The Evil Overlord List refers to it with Item 35: "I will not grow a goatee. In the old days they made you look diabolic. Now they just make you look like a disaffected member of Generation X."

==General usage==
===Type of doppelgänger===

In modern use, evil twin and one sense of the word doppelgänger have come to be virtually interchangeable. While "evil twin" does not connote the sense of "supernatural harbinger of death", it can be used to mean "a physical copy of one's self who has an altered morality".

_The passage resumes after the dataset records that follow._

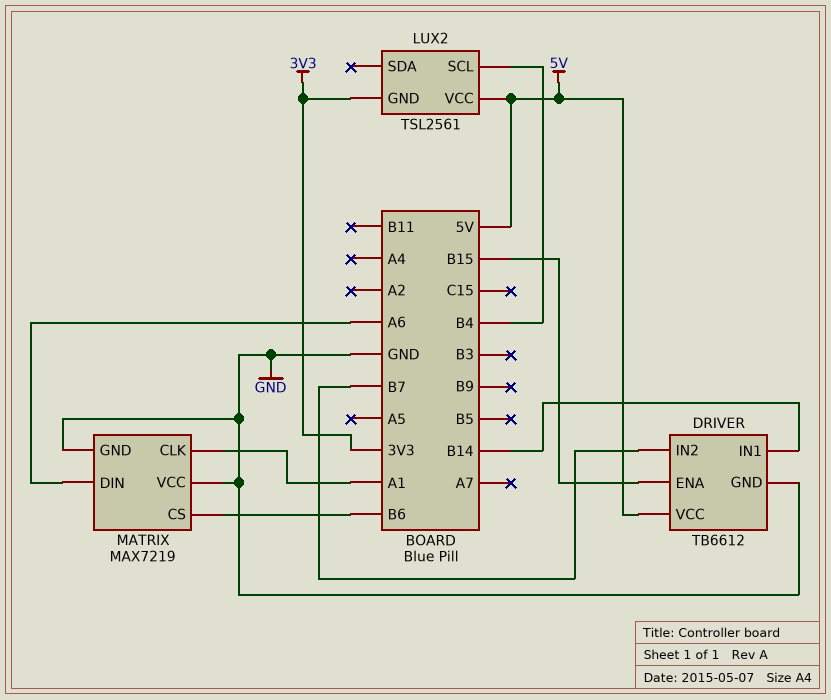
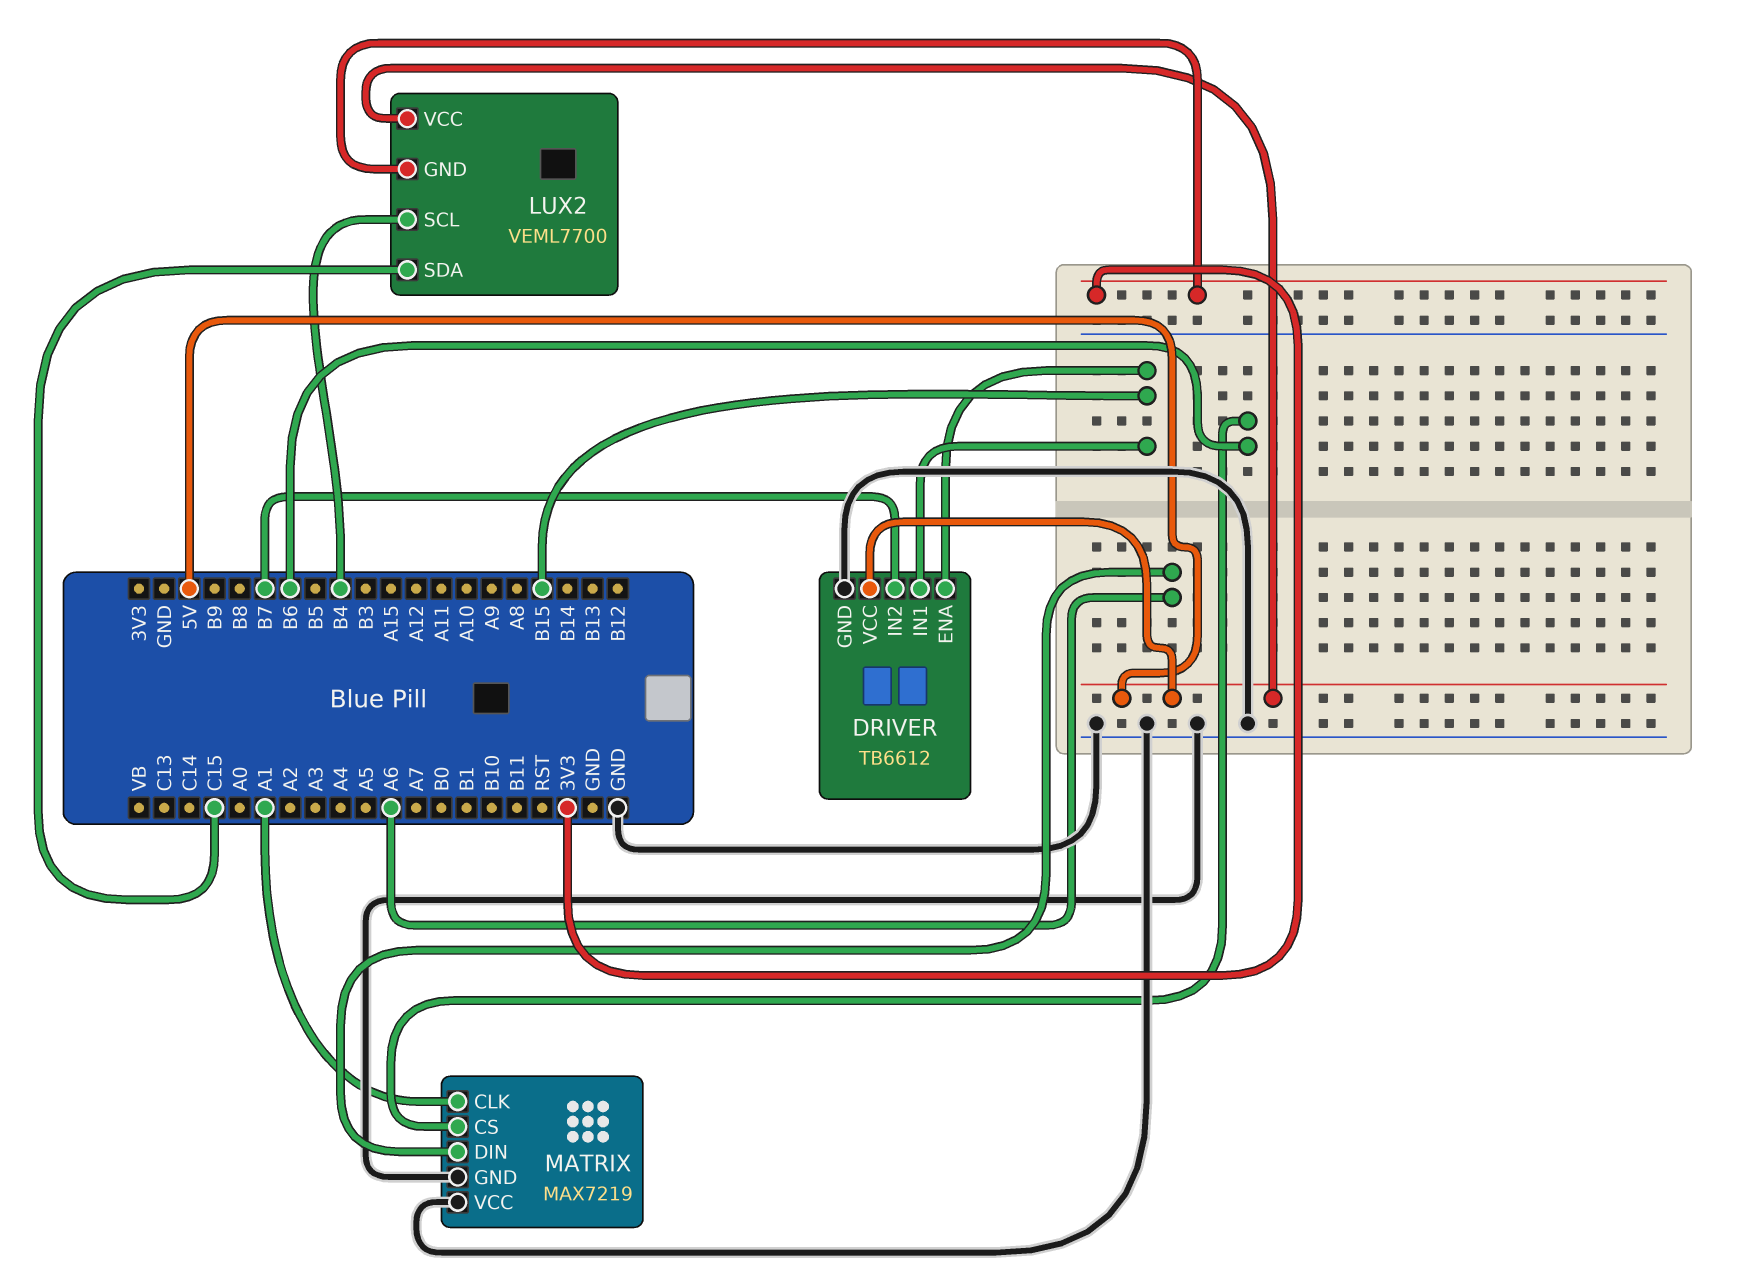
DRIVER pin IN1: B14 -> B15
LUX2: TSL2561 -> VEML7700
LUX2 pin SDA: none -> C15

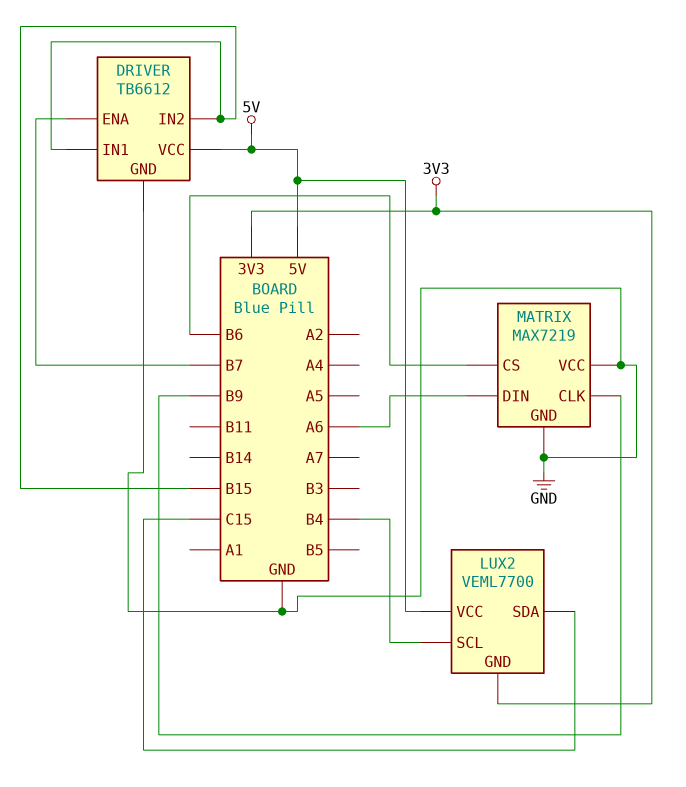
DRIVER pin ENA: B15 -> B7
DRIVER pin IN2: B7 -> B15
MATRIX pin CLK: A1 -> B9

If you watch enough daytime soap operas, then you already know the horrifying truth: Everyone on earth has an evil twin (or doppelgänger, if you will) roaming around and acting like a jerk. These doppelgängers are the ones who sleep with your best friend's boyfriend, steal prescription medication out of your bathroom cabinet, and spread vicious (and only partially true) rumors about your sexual proclivities. You have a doppelgänger, your dog has a doppelgänger, and your mom has a doppelgänger. Everybody has a doppelgänger—except for me. As it turns out, I'm someone else's doppelgänger.
— Steven Humphrey, in an article from Seattle-based The Stranger

===As metaphor===
The term evil twin has also passed into general usage in a variety of different contexts. In computer technology, it describes a faked wireless access point designed to appear like a genuine one, for the purpose of phishing information from unsuspecting users. The term is further used in contemporary journalism and non-fiction as a convenient label. In astronomy, Venus is often called Earth's "evil twin", in reference to the similarity, yet opposition, of the two bodies.